BRAVO!!! What I have been saying all along! Glad to see Hitch writing again (of course goes without mention); but the uprisings whether a subconscious/unconscious thing (as many Arabs still don't like Bush) def. would not happened without a free Iraq. Saddam leaving not only scared Ghaddafi to give up his nuclear program (making him look weak to his people for the 1st time in their lives) but gave the Arabs (I don't speak for Arabs BTW I am Iranian which is not Arab which makes us of Indo-European origins) a chance to look at figures like Saddam Hussein, Ghaddafi, and other dictators as humans and vulnerable by the masses. Some liberals and those on the left will never admit this since it shatters their ideology and world beliefs.
Go Hitch!!
At least try to support your stupid claims.
The same sick argument can be made for the Nazi medical experiments... I am sure that somehow benefited the medical community....
I thought so too, in the first two weeks. But actually, international intervention was agreed upon and brought into Libya far more swiftly than it was in Bosnia, Kosovo, or dare I say it, Rwanda. Compared against those delays and costly years of indecisiveness (or worse, decisiveness to do nothing), we were almost expeditious about Libya. I certainly agree that Iraq's current chaos is a poor advertisement for intervention, but it's also true that may not have acted so comparatively quickly to intervene if Qaddafi still possessed the chemical weapons and nuclear weapons programs he gave up after seeing Saddam fall. Those threats, if Qaddafi still possessed them, would be more likely to delay intervention than arguments about potential outcomes of intervention vs. mass murder guaranteed in its absence. Of course, it would be anachronistic to claim this as a defense for having entered Iraq in the first place, and besides, seeing what's happened to Qaddafi has strengthened other dictators' resolves to cling on to their own nuclear weapons programs as insurance against similar intervention.
Yes Lautaro,liberating 25 million Arabs and Kurds(not to mention many others) in the most important country in the middle east had absolutely nothing to do with the democratic revolutions occurring now.And then as a polemic against this idea,you're going to use the little penis syndrome of the international community as an excuse when many of the countries who dithered on Libya DID NOT PARTICIPATE IN THE IRAQ WAR."Bad Memories" my ass.
Strawman,strawman,strawman......
YES, YES, YES!!!!!!!, ..............I'm more overjoyed to see that Mr. Hitchens is "pecking away again"-(I've seen him type on video)- at his computer, than a Priest is glad to see a school bus pull up to his own church.
This Texan(Me), along with my wife, requires your regularly scheduled articles the way we also crave three meals a day.
Go,Go Go!!!!!!
John G. of Texas
Being terminal myself, I've had cause to give this a bit of consideration.
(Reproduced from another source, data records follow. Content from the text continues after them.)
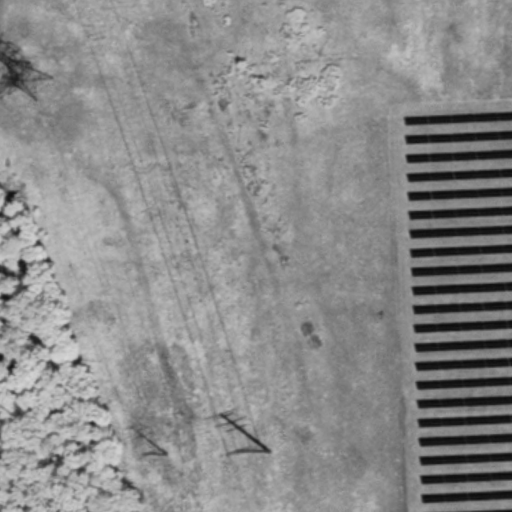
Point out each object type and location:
power tower: (33, 79)
power tower: (269, 452)
power tower: (167, 456)
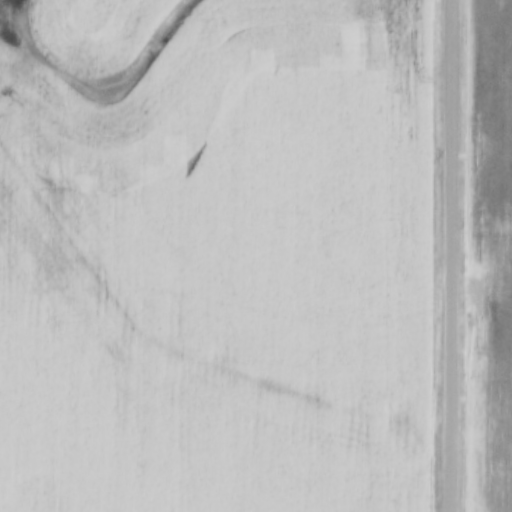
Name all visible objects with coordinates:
road: (451, 256)
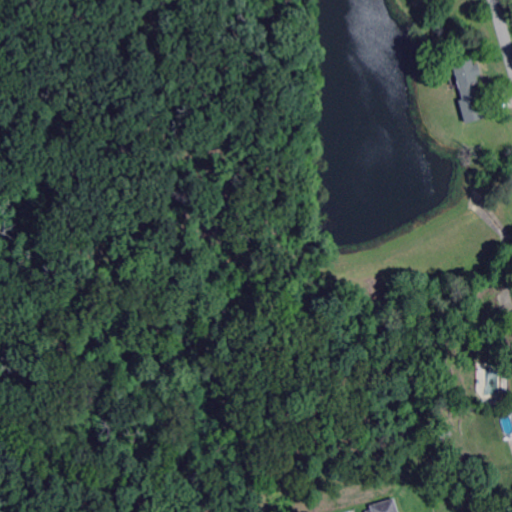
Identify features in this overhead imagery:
road: (504, 28)
building: (468, 82)
building: (467, 87)
park: (87, 295)
building: (381, 507)
building: (384, 507)
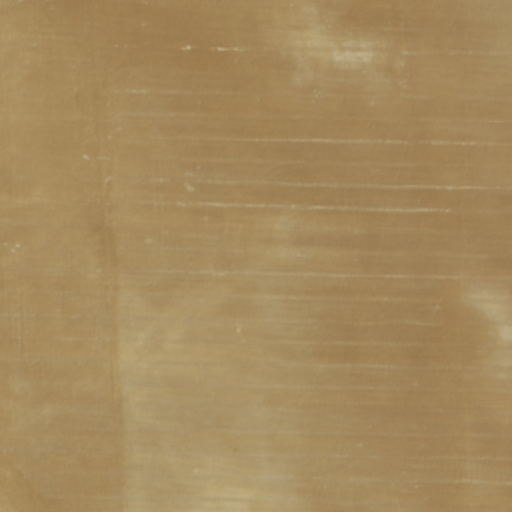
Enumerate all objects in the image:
crop: (309, 253)
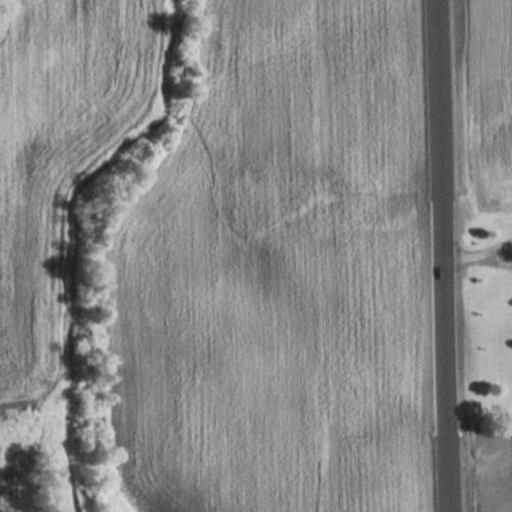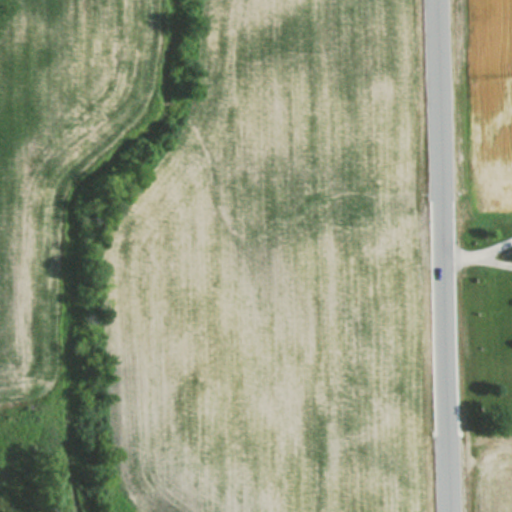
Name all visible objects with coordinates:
road: (447, 255)
road: (482, 257)
road: (501, 261)
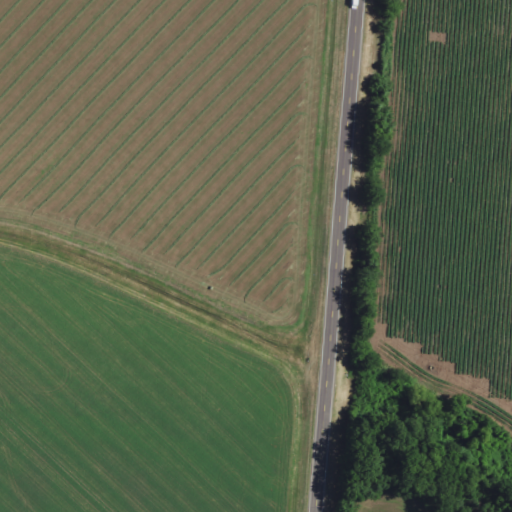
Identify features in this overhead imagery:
road: (334, 256)
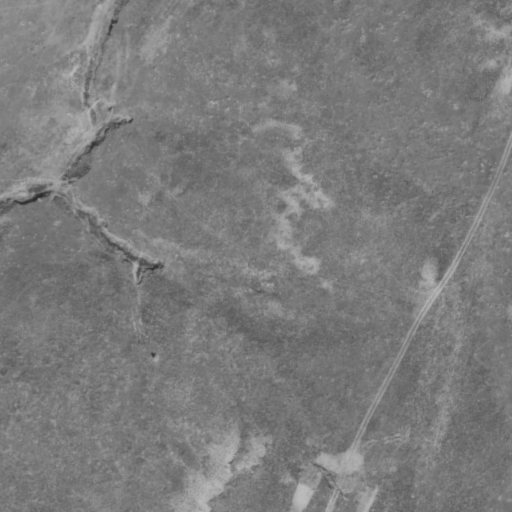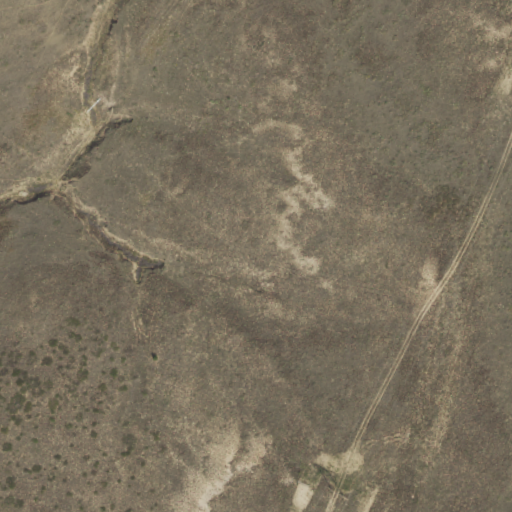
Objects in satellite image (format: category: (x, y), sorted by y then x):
power tower: (335, 494)
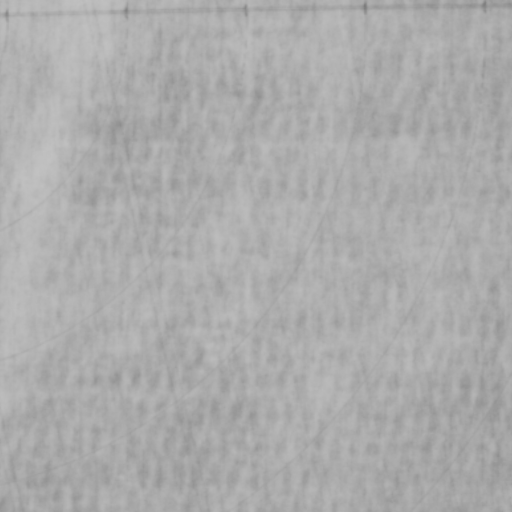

Perhaps the best time to have a wake is while we are still able to enjoy the company of our friends.
CH is still obsessed with defending the disastrous policy of invading Iraq, which he advocated in 2003. Actually the "Iraqi factor" has likely delayed the intervention of the International community, which would have acted more swiftly and courageously if it didn't have the bad memories of the intervetnion in Iraq.
So glad that you’re still thumping the keyboard.